The possibility of cache block replacement complicates chained-directory protocols.

Suppose that caches C1 through CN all have copies of location X and that location X and location Y map to the same (direct-mapped) cache line. If processor  $P_i$  reads location Y, it must first evict location X from its cache with the following possibilities:

- Send a message down the chain to cache C<sub>i-1</sub> with a pointer to cache C<sub>i+1</sub> and splice C<sub>i</sub> out of the chain, or
- (2) Invalidate location X in cache C<sub>i+1</sub> through cache C<sub>N</sub>.



(c) The chained directory

# MESSAGE-PASSING MECHANISMS

Message passing in a multicomputer network demands special hardware and software support. In this section, we study the store-and-forward and wormhole routing schemes and analyze their communication latencies. We introduce the concept of virtual channels. Deadlock situations in a message-passing network are examined. We show how to avoid deadlocks using virtual channels.

# 7.4.1 Message-Routing Schemes

Message formats are introduced below. Refined formats led to the improvement from store-and-forward to wormhole routing in two generations of multicomputers. A handshaking protocol is described for asynchronous pipelining of successive routers along a communication path. Finally, latency analysis is conducted to show the time difference between the two routing schemes presented.

**Message Formats** Information units used in message routing are specified in Fig. 7.26. A *message* is the logical unit for internode communication. It is often assembled from an arbitrary number of fixed-length packets, thus it may have a variable length.

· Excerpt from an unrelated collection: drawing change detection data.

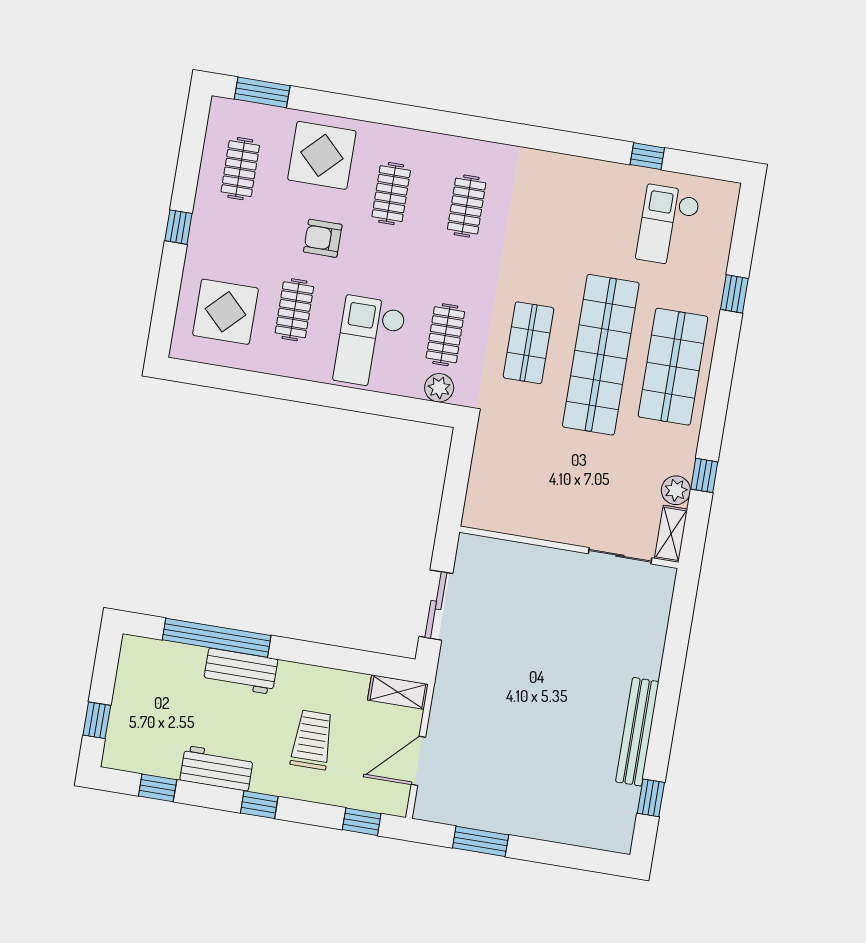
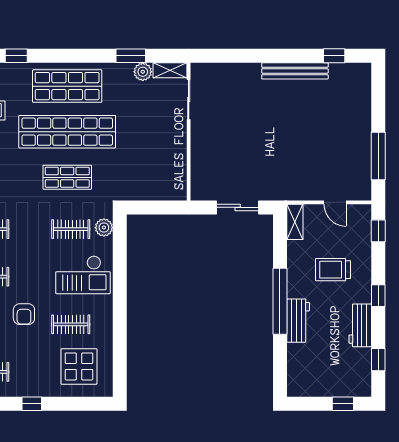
window: (704, 475) -> (131, 56), width x1.50
window: (217, 638) -> (280, 301), moved
door: (418, 761) -> (335, 202), width x0.73
window: (481, 841) -> (378, 156), width x1.44

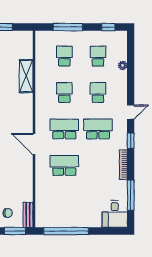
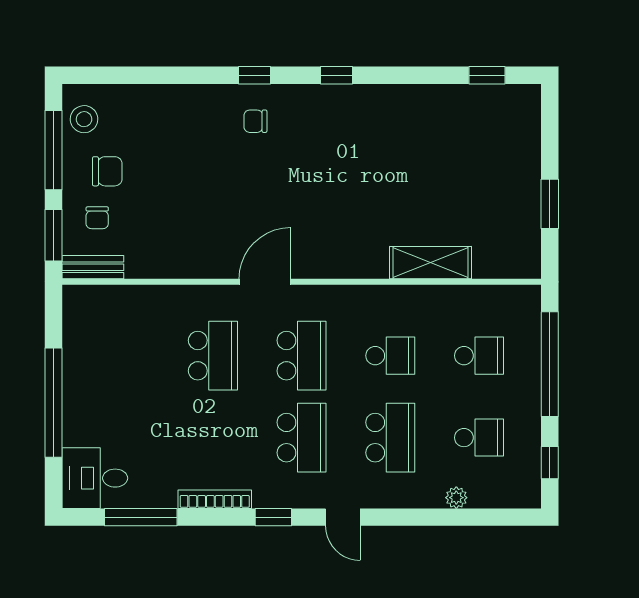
window: (68, 27) -> (550, 364), width x1.46
school desk: (98, 93) -> (390, 438), width x1.85
window: (66, 231) -> (53, 403), moved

A *packet* is the basic unit containing the destination address for routing purposes. Because different packets may arrive at the destination asynchronously, a sequence number is needed in each packet to allow reassembly of the message transmitted.

A packet can be further divided into a number of fixed-length *flits* (flow control digits). Routing information (destination) and sequence number occupy the header flits. The remaining flits are the data elements of a packet.

In multicomputers with store-and-forward routing, packets are the smallest unit of information transmission. In wormhole-routed networks, packets are further subdivided into flits. The flit length is often affected by the network size.

The packet length is determined by the routing scheme and network implementation. Typical packet lengths range from 64 to 512 bits. The sequence number may occupy one to two flits depending on the message length. Other factors affecting the choice of packet and flit sizes include channel bandwidth, router design, network traffic intensity, etc.

**Store-and-Forward Routing** Packets are the basic unit of information flow in a *store-and-forward* network. The concept is illustrated in Fig. 7.27a. Each node is required to use a packet buffer. A packet is transmitted from a source node to a destination node through a sequence of intermediate nodes.

When a packet reaches an intermediate node, it is first stored in the buffer. Then it is forwarded to the next node if the desired output channel and a packet buffer in the receiving node are both available.

The latency in store-and-forward networks is directly proportional to the distance (the number of hops) between the source and the destination. This routing scheme was implemented in the first generation of multicomputers.

**Wormhole Routing** By subdividing the packet into smaller flits, latter generations of multicomputers implement the *wormhole routing* scheme, as illustrated in Fig. 7.27b. Flit buffers are used in the hardware routers attached to nodes. The transmission from the source node to the destination node is done through a sequence of routers.



All the flits in the same packet are transmitted in order as inseparable companions in a pipelined fashion. The packet can be visualized as a railroad train with an engine car (the header flit) towing a long sequence of box cars (data flits).

Only the header flit knows where the train (packet) is going. All the data flits (box cars) must follow the header flit. Different packets can be interleaved during transmission. However, the flits from different packets cannot be mixed up. Otherwise they may be towed to the wrong destinations.